═════ Extrait de l'entretien ═════
Photo undefined

2024.10 Sorour Darabi, Mille et Une Nuits

Par Wilson Le Personnic

Publié le 11 octobre 2024

Entretien avec Sorour Darabi
Propos recueillis par Wilson Le Personnic
Octobre 2024

Sorour, tu développes tes propres projets depuis maintenant plusieurs années. Peux-tu revenir sur les différentes réflexions qui traversent ta recherche artistique ?

Ma recherche artistique vise à rendre visibles les lignes effacées de mon héritage culturel persan, particulièrement dans le domaine de la chorégraphie et de la danse. J’explore les thèmes du désir et de la transformation, ainsi que la mythologie queer, tout en m’ancrant profondément dans des réflexions sur la masculinité, la transidentité et l’homosexualité, tant dans des contextes contemporains qu’historiques. Plus récemment, je m’intéresse à l’homosexualité dans l’Iran médiéval et aux expériences homo-trans-sexuelles d’aujourd’hui. Ce qui m’inspire, c’est la façon dont des œuvres littéraires et poétiques anciennes, comme la poésie persane, expriment des idées de désir, de nostalgie et de manque, des thèmes qui résonnent particulièrement avec les parcours des personnes trans et queer actuelles. Je cherche à capturer cette «longing», cette quête mélancolique, à travers le corps en mouvement, tout en interrogeant les normes socio-politiques et l’histoire de l’art. Mon travail s’enrichit également d’une collaboration étroite avec des artistes qui apportent leurs propres perspectives et pratiques, comme Pablo Altar, Florian Le Prisé, Alicia Zaton et Shaly López, entre autres. C’est cet échange entre l’intime et le politique, entre l’histoire et le présent, que je m’efforce de mettre en lumière dans ma danse.

Quelles places occupent les récits de l’existence queer dans la culture persane ?
═════ Lignes brutes ═════
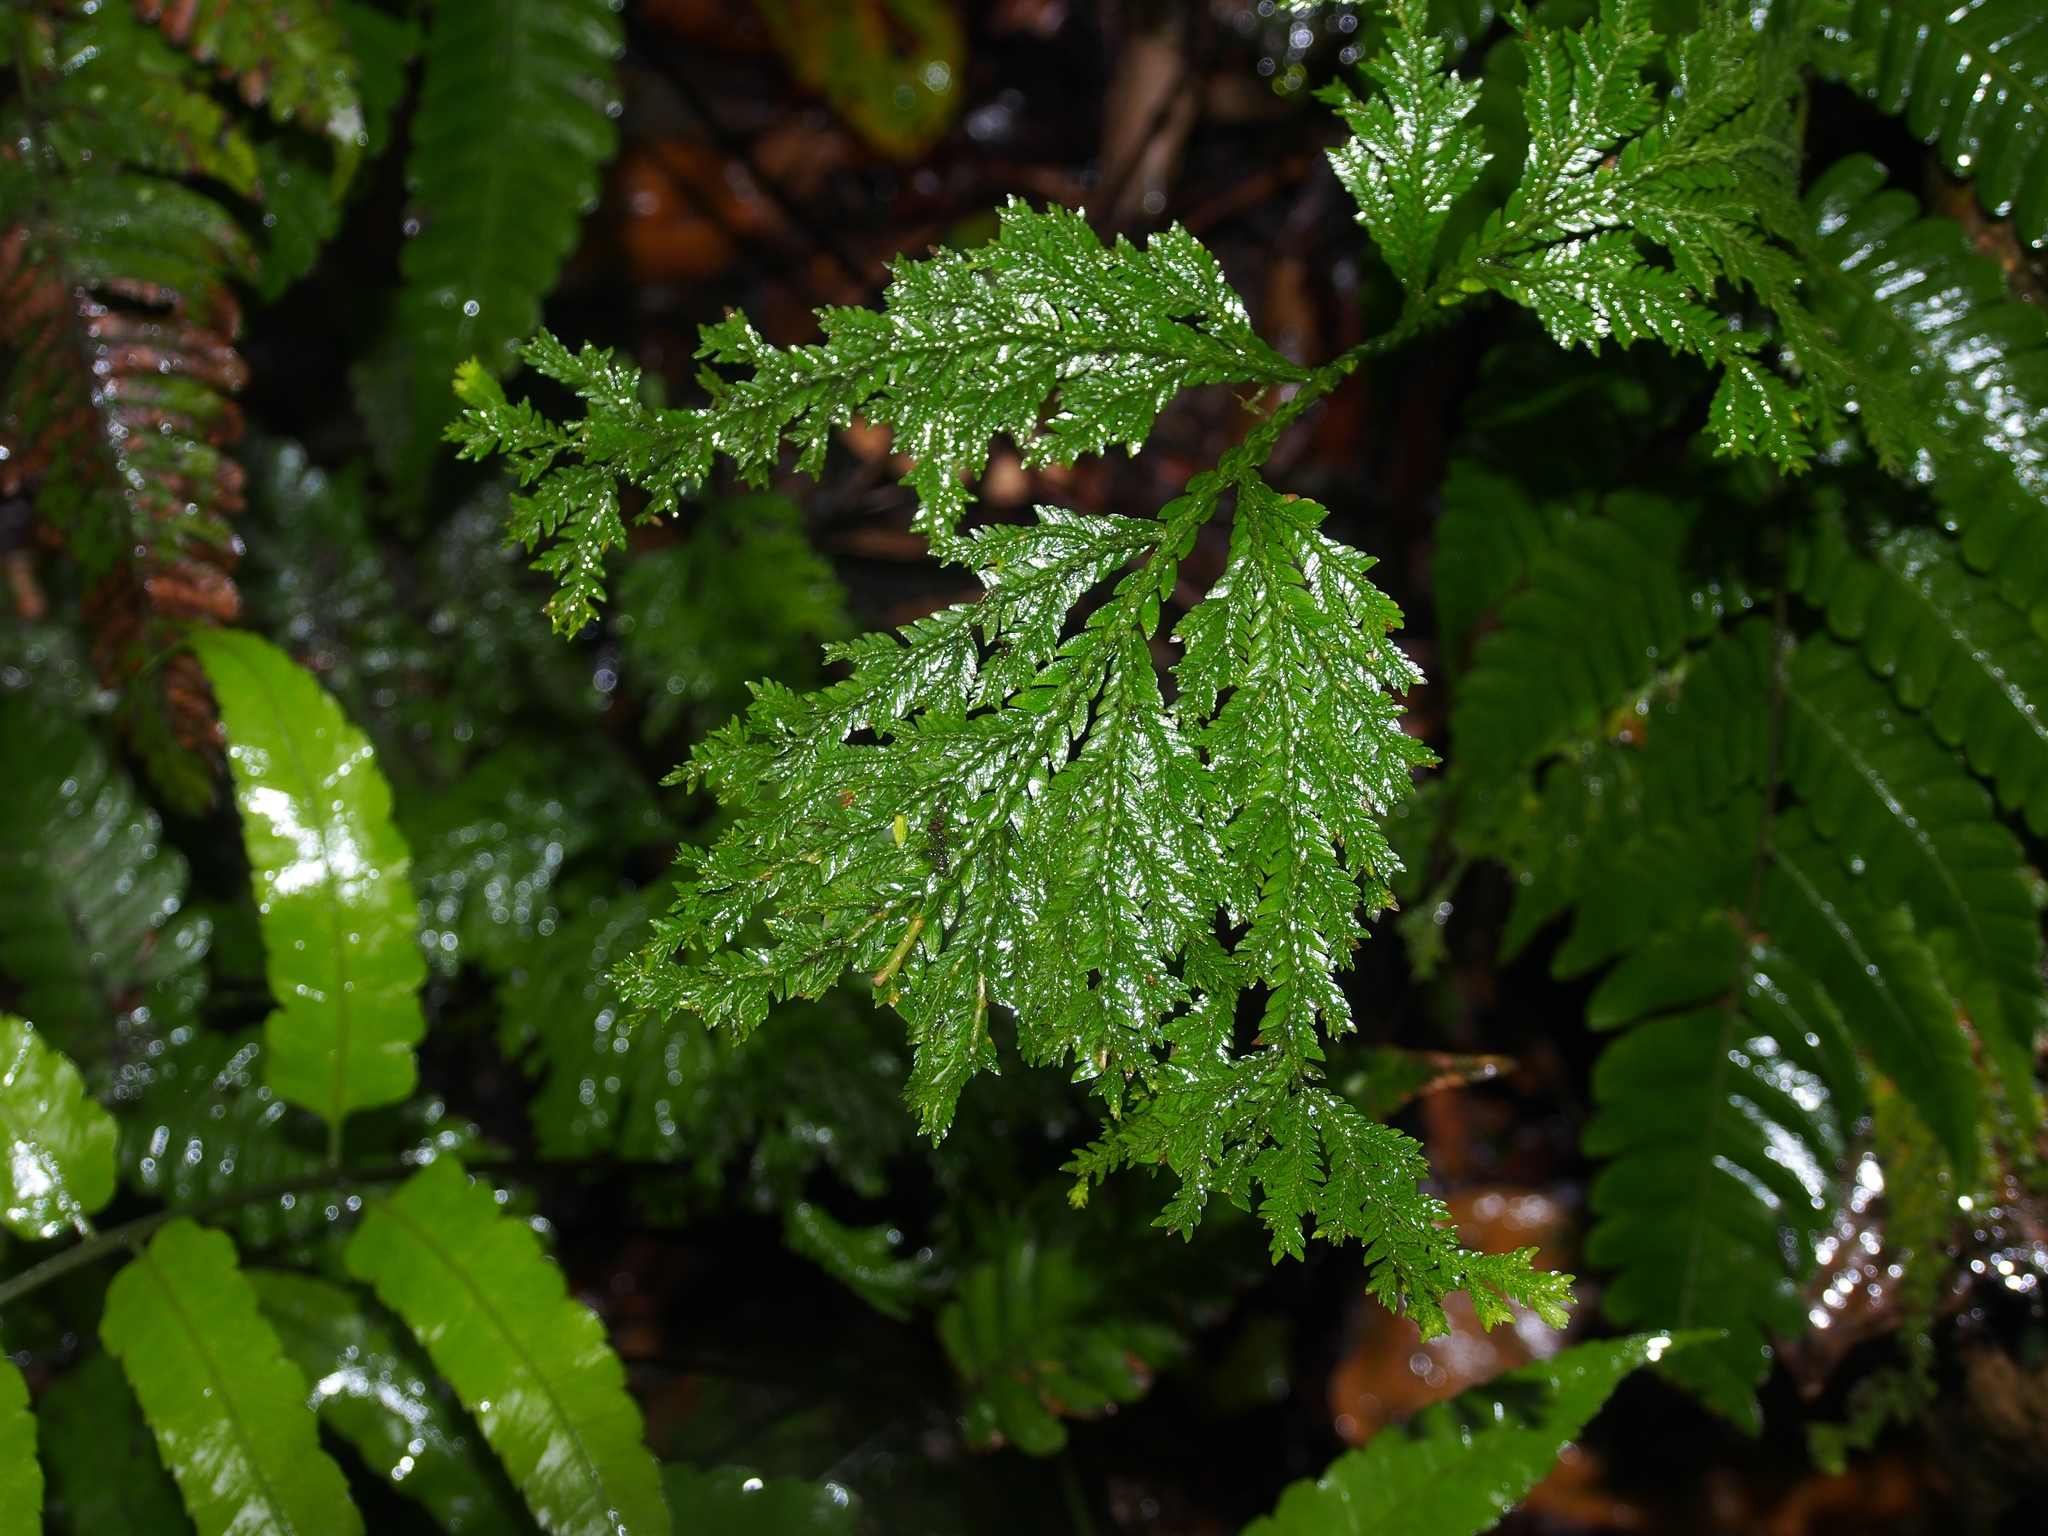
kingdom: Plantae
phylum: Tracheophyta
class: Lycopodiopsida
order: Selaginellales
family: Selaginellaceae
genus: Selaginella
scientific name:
═════
Consignes:
(A) Selon l'entretien avec Sorour Darabi, sur quelle période historique de l'Iran porte plus récemment son intérêt pour l'homosexualité ?
(B) Reprenez l'entretien avec Sorour Darabi après sa dernière phrase, en rédigeant la suite.
Ces lignes ne sont d'aucune utilité pour la suite.

Réponses par consigne:
(A) L'Iran médiéval.

(B)
Dans l’histoire persane, les récits des existences queer, leur corps, leur voix, leur désirs et leur façons uniques d’aimer et d’apprécier la beauté, ont souvent été relégués dans l’ombre. Cette éclipse dépasse la période de la Révolution islamique en Iran (1979) et résonne à travers différentes époques. Toutefois, une nouvelle génération de Persans queer, s’appuyant sur les travaux d’Afsaneh Najmabadi, se lance aujourd’hui dans une quête pour redécouvrir et faire entendre ces voix longtemps étouffées à travers la peinture, la poésie, la littérature et d’autres formes d’art. Ce processus résonne avec la condition actuelle des personnes queer de couleur, constamment menacées par l’effacement sous le poids des idéaux cis-hétéro-normatifs dominants. Ce paradoxe m’interpelle, car il ouvre aussi des espaces de résistance, où la dissidence créative peut donner naissance à de nouvelles expressions de l’affection et du désir. Ces espaces, à la marge, sont propices à la floraison de formes d’amour et de beauté qui échappent aux structures normatives. Cela fait écho à la poésie persane médiévale, où la queerness est décrite comme une force d’amour mystérieuse, indissociable de la nature et de la divinité. Dans ces vers, elle se manifeste comme une partie intégrante de la toile cosmique, évoquant l’éternelle danse du désir, nostalgie et l’absence.

Ta nouvelle création Mille et Une Nuits revisite l’œuvre du même nom. Quel a été le moteur, au départ, de cette recherche ?

La genèse de Mille et Une Nuits découle d’un désir profond de révéler les potentiels cachés au sein de cette œuvre, en l’explorant sous un angle nouveau. À travers une perspective queer, mon objectif est de transcender les frontières des disciplines artistiques pour envisager cette œuvre dans toute sa richesse. Mille et Une Nuits ne se limite pas à une seule culture, mais se présente comme une mosaïque vibrante de cultures multiples. Pour ce faire, j’ai eu envie d’explorer des narrations alternatives, en mettant particulièrement en lumière celles qui ont été effacées ou marginalisées au cours de l’histoire, notamment dans les contextes queer et trans. Les récits des Mille et Une Nuits me fascinent non seulement pour leur richesse littéraire, mais aussi pour leur structure narrative circulaire, où l’acte de raconter devient une question de survie, voire de réinvention de soi.

Parmi les multiples récits qui composent les Mille et Une Nuits, tu as focalisé ton attention sur le personnage de Shéhérazade.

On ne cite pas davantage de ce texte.